┌─ RECORD SET

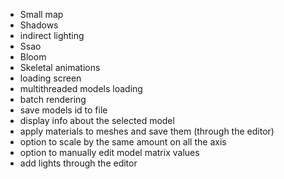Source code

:- Small map
- Shadows
- indirect lighting
- Ssao
- Bloom
- Skeletal animations
- loading screen
- multithreaded models loading
- batch rendering
- save models id to file
- display info about the selected model
- apply materials to meshes and save them (through the editor)
- option to scale by the same amount on all the axis
- option to manually edit model matrix values
- add lights through the editor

└─

▶ EXERCISE DETAILS
Count the lines of the records above that contain the string "loading", treating uppercase and lowercase letters as distinct. Give only the number.

▶ OUTPUT OF THE TASK
2